**Your task:**
Would you please return the lines of the entries below starting at the line that has "bookshelf: none [610,429,685,521]" and ending at the line that has "pouf: present [718,576,836,655]", both included, exactly as they are?

**Supplied data:**
========================================================================
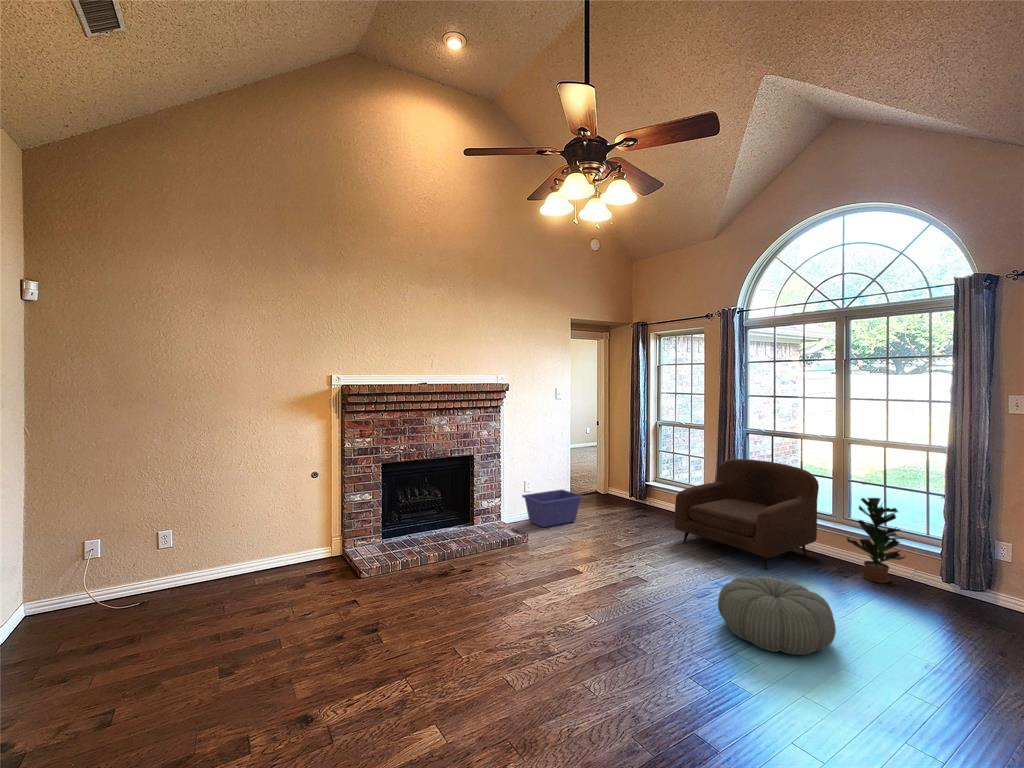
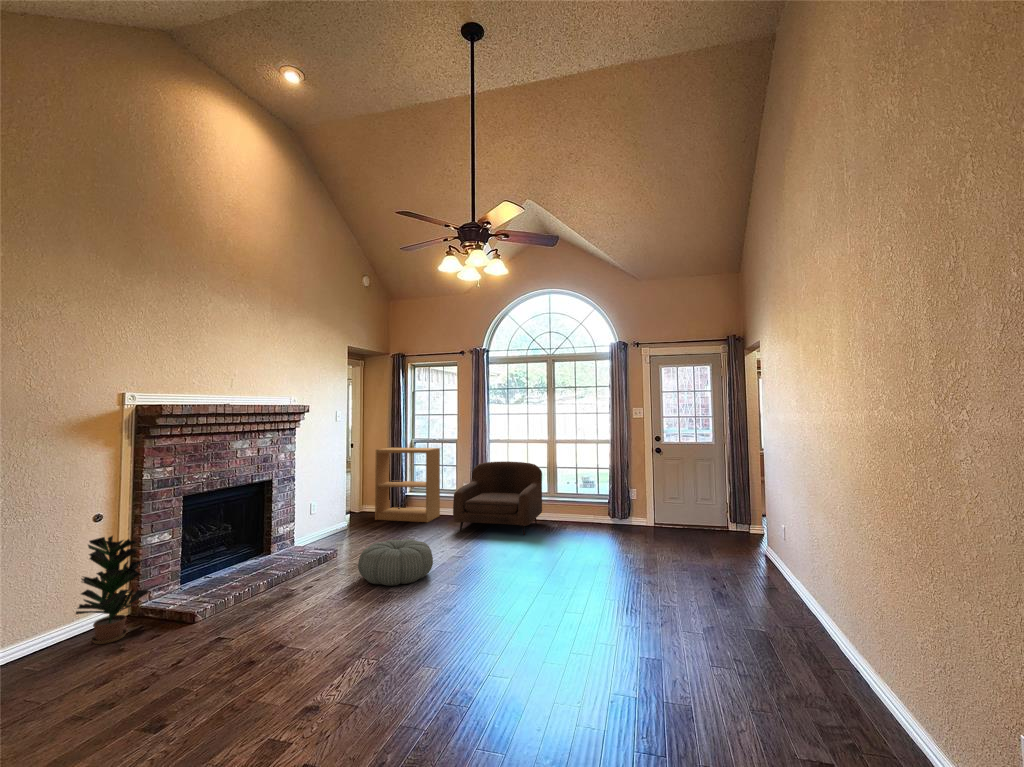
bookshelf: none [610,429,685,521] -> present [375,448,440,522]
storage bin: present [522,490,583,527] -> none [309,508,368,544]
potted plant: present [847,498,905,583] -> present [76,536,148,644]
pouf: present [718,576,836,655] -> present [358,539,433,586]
========================================================================
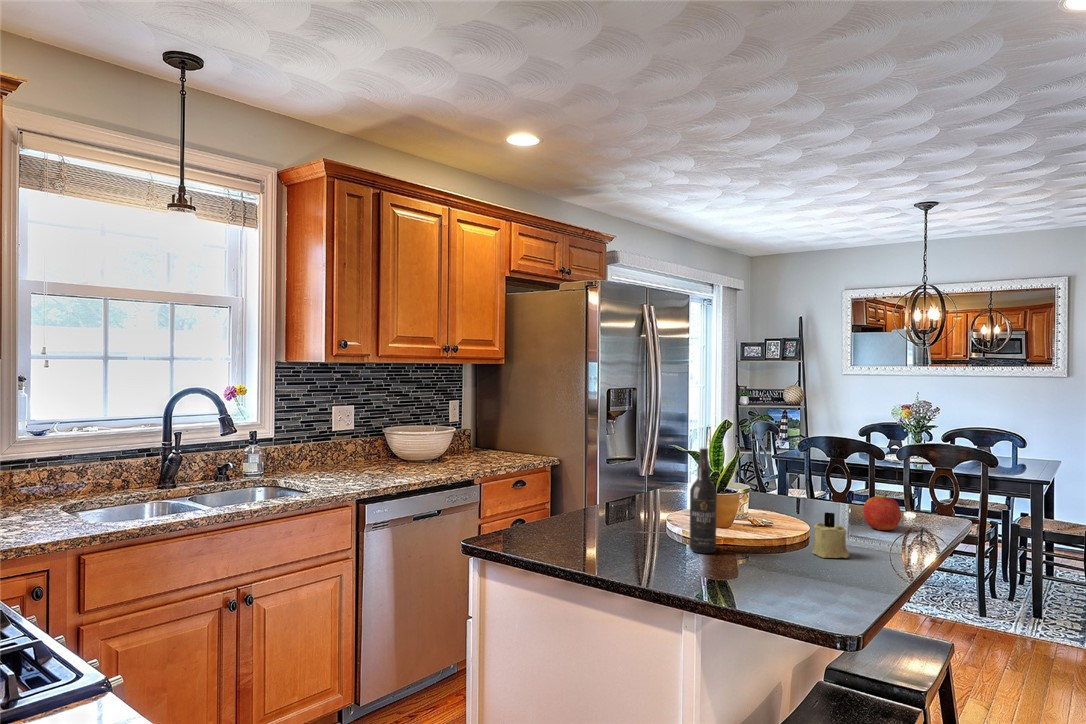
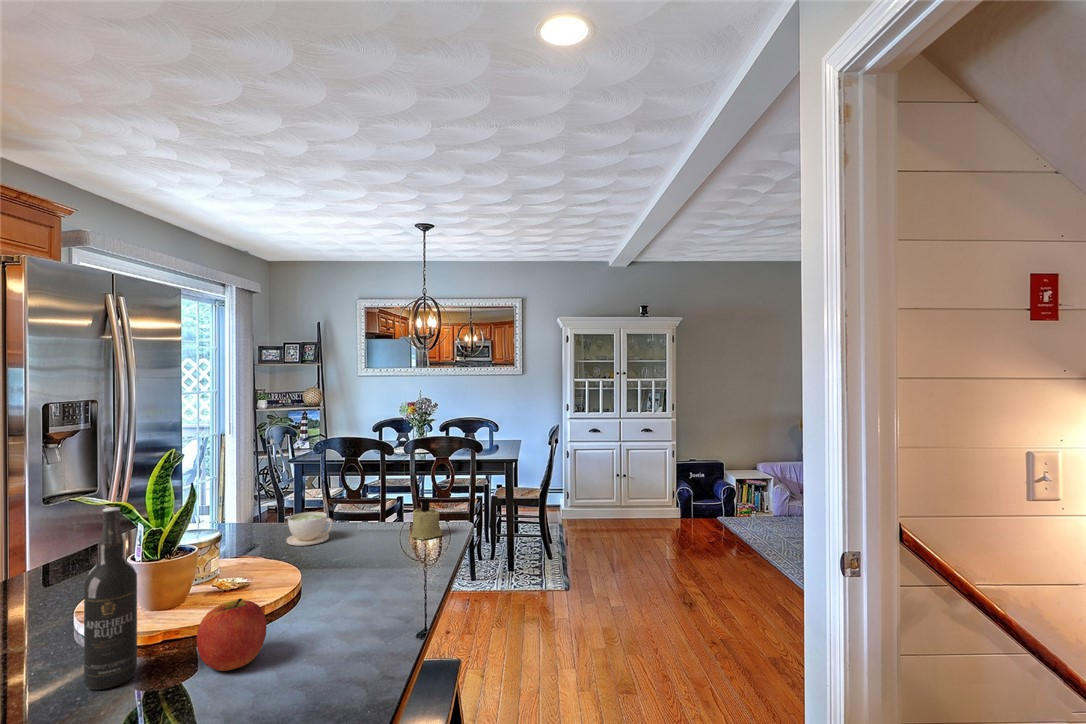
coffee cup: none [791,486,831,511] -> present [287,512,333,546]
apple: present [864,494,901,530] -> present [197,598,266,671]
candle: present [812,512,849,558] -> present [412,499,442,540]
========================================================================
**Solution to this exercise:**
bookshelf: none [610,429,685,521] -> present [375,448,440,522]
storage bin: present [522,490,583,527] -> none [309,508,368,544]
potted plant: present [847,498,905,583] -> present [76,536,148,644]
pouf: present [718,576,836,655] -> present [358,539,433,586]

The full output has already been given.